┌──
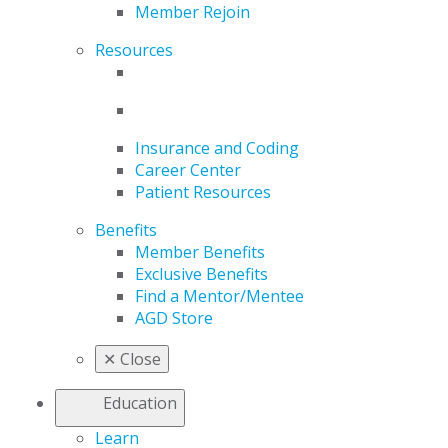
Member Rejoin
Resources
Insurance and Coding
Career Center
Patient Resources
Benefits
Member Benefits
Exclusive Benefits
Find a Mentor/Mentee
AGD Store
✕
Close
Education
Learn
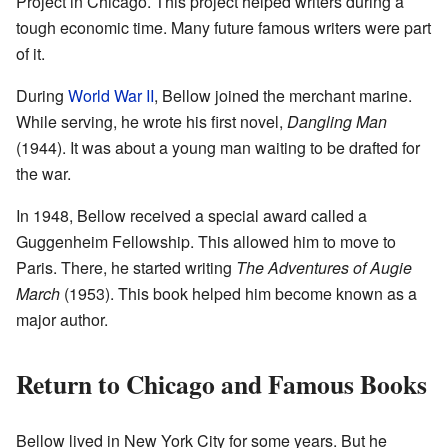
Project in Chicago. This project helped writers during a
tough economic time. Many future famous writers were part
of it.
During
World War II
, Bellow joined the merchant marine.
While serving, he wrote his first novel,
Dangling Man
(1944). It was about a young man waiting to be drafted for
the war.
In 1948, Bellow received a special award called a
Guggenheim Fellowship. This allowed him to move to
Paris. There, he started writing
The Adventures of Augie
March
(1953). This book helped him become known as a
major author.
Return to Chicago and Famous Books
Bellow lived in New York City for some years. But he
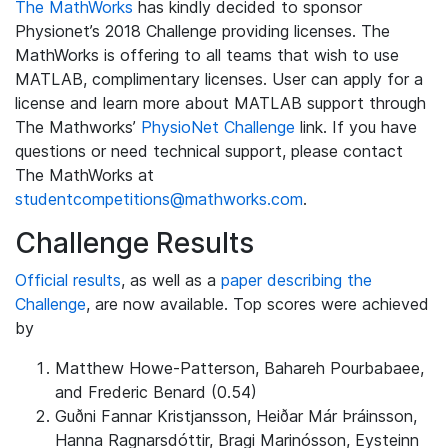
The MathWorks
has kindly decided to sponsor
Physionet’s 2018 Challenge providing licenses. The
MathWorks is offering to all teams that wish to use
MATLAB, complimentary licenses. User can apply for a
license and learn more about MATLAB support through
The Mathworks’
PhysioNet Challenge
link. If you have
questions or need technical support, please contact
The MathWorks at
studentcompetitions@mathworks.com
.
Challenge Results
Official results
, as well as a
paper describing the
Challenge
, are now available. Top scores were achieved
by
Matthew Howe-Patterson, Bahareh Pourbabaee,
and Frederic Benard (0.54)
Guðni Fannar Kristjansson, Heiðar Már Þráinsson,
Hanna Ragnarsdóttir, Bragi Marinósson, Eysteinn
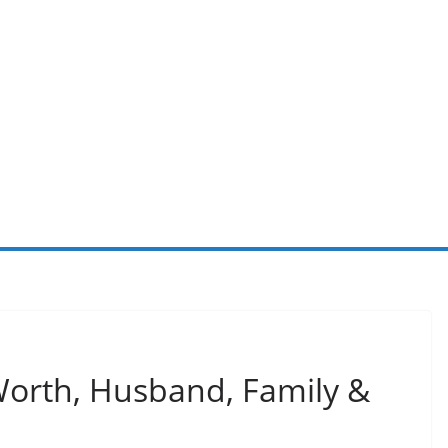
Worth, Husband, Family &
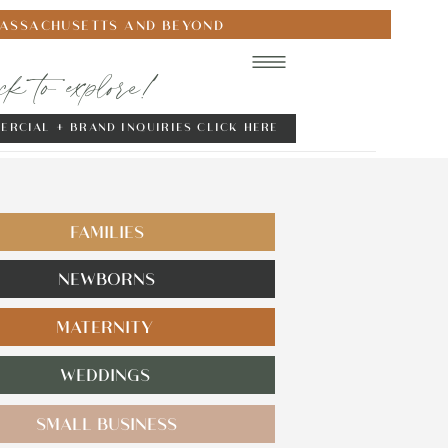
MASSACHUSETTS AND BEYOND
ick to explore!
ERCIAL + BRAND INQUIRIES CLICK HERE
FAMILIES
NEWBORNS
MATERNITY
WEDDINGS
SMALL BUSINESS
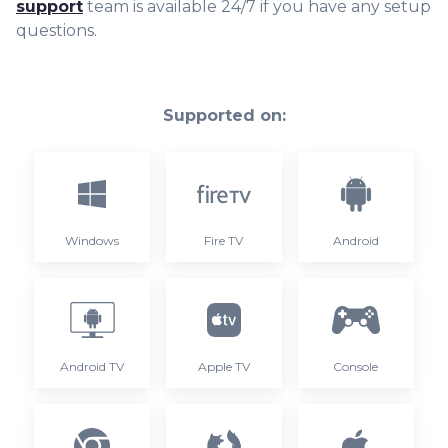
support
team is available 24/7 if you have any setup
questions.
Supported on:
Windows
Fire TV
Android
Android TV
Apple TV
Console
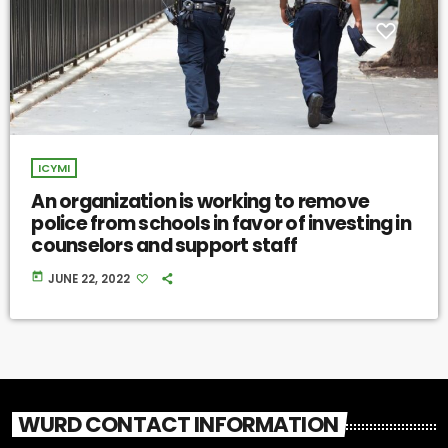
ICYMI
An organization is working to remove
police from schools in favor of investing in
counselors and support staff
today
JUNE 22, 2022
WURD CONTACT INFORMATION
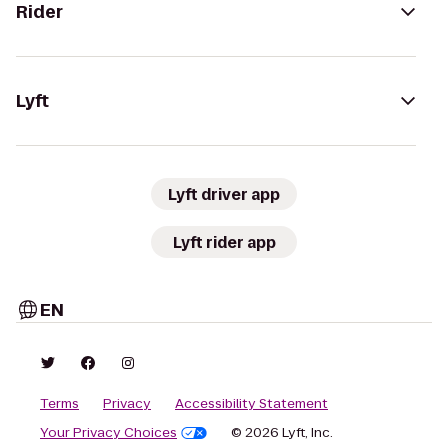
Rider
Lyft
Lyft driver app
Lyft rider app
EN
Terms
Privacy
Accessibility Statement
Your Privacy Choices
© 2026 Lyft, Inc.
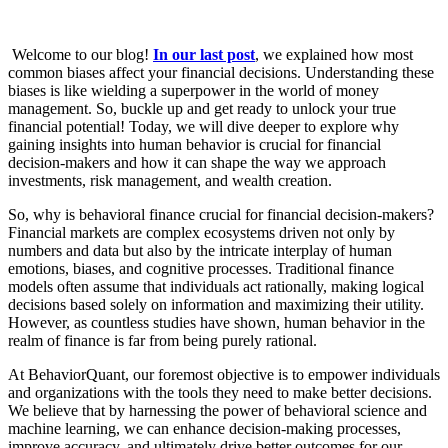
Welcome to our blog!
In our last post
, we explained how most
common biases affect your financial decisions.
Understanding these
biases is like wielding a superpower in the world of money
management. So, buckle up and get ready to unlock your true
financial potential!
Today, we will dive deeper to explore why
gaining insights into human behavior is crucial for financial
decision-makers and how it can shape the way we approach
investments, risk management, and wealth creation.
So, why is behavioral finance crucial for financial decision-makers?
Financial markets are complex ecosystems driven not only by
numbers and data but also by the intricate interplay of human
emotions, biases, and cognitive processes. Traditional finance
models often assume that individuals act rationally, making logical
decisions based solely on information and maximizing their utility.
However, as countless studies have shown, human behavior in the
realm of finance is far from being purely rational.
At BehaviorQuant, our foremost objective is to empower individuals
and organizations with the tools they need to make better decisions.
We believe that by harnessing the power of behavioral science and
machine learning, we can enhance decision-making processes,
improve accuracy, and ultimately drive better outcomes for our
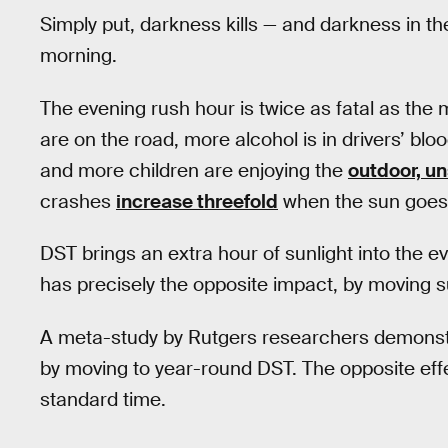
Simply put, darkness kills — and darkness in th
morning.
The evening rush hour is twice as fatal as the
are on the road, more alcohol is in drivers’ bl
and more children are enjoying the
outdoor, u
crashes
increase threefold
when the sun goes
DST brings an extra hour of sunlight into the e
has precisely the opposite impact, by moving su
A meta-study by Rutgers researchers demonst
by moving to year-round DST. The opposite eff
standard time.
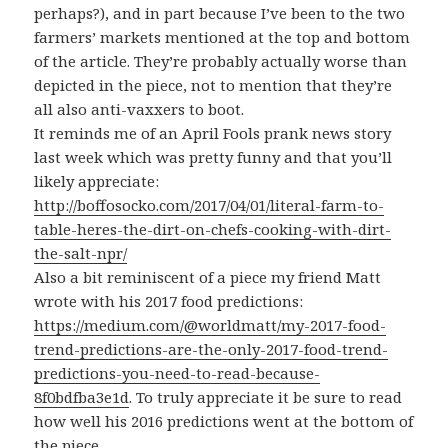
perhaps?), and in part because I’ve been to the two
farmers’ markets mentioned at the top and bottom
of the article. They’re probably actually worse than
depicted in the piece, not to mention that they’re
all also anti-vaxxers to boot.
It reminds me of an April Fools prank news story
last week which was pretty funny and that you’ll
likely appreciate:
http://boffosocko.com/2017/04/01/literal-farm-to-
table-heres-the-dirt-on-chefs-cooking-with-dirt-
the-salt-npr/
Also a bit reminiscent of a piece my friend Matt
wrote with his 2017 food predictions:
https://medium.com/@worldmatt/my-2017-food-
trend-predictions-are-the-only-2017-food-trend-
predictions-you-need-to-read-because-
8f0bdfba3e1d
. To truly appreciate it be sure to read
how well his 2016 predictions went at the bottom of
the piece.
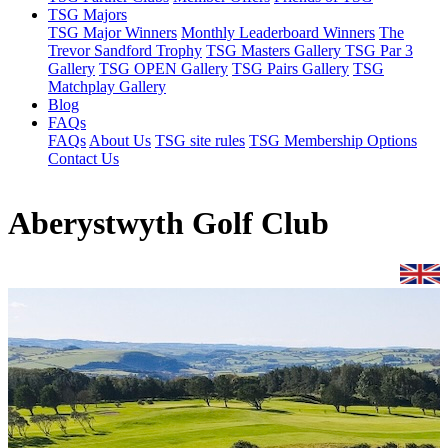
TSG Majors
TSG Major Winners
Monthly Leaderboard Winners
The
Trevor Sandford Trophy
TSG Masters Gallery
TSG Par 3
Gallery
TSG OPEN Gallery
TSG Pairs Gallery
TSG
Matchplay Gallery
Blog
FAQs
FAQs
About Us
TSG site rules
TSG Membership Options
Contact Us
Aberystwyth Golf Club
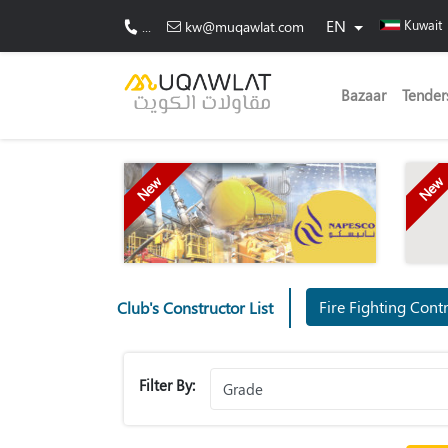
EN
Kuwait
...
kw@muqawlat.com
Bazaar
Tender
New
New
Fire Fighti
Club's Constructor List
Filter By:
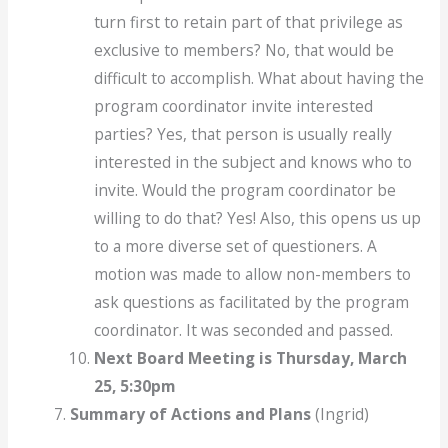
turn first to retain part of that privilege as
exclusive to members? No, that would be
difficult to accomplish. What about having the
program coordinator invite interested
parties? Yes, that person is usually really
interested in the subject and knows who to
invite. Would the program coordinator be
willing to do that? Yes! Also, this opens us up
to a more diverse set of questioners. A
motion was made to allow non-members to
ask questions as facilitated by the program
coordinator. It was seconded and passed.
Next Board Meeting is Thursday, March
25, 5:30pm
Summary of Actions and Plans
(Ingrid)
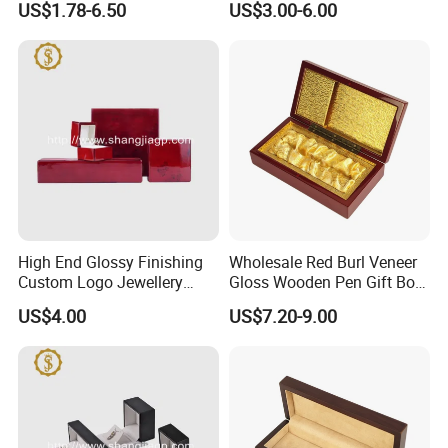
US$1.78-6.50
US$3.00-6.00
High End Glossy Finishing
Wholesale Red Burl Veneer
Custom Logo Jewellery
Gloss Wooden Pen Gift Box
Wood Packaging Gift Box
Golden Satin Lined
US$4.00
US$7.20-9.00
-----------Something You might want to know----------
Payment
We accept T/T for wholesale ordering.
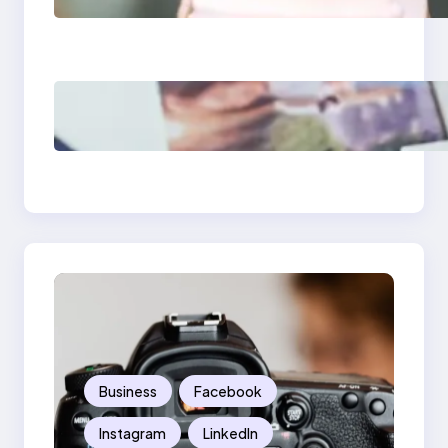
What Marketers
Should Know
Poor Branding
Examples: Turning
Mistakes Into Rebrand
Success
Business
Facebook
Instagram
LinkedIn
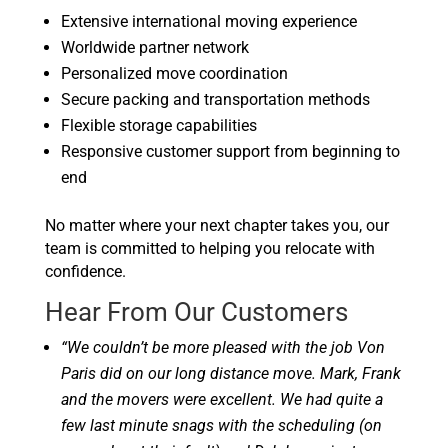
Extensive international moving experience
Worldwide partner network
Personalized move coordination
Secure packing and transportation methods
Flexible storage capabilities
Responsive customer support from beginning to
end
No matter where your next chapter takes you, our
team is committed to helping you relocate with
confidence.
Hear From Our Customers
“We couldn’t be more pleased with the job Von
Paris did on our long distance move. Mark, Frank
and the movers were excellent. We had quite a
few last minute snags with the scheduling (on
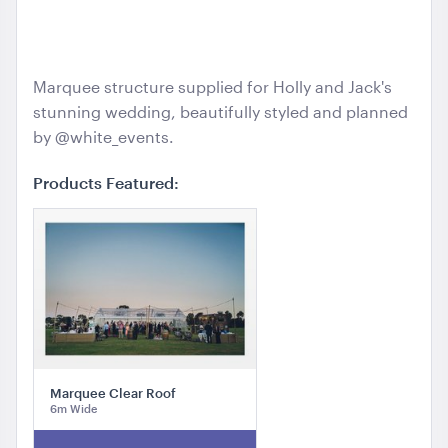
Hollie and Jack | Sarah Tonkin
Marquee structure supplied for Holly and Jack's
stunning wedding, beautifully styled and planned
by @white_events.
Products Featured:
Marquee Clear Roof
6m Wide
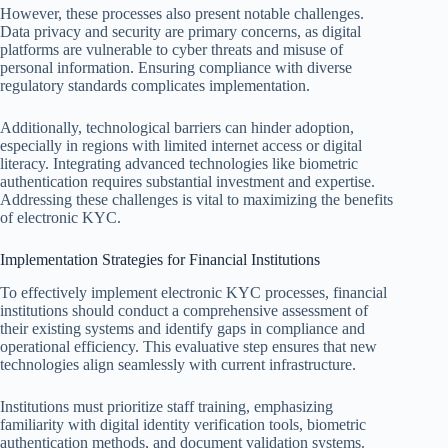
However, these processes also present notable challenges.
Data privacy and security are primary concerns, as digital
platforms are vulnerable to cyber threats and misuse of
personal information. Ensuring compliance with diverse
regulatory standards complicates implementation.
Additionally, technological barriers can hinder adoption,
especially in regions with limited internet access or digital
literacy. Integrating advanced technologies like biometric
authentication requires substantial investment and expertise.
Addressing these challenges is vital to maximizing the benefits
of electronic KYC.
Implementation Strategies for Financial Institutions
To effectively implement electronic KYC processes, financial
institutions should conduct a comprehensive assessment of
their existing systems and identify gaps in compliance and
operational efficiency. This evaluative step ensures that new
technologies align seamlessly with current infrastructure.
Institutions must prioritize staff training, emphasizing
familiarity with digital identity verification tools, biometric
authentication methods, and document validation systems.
└──
TASK REQUIREMENTS:
Count the lines in the data above that contain the string "Marquee", treating uppercase and lowercase as different. Reply with the number only.

EXERCISE RESULT:
2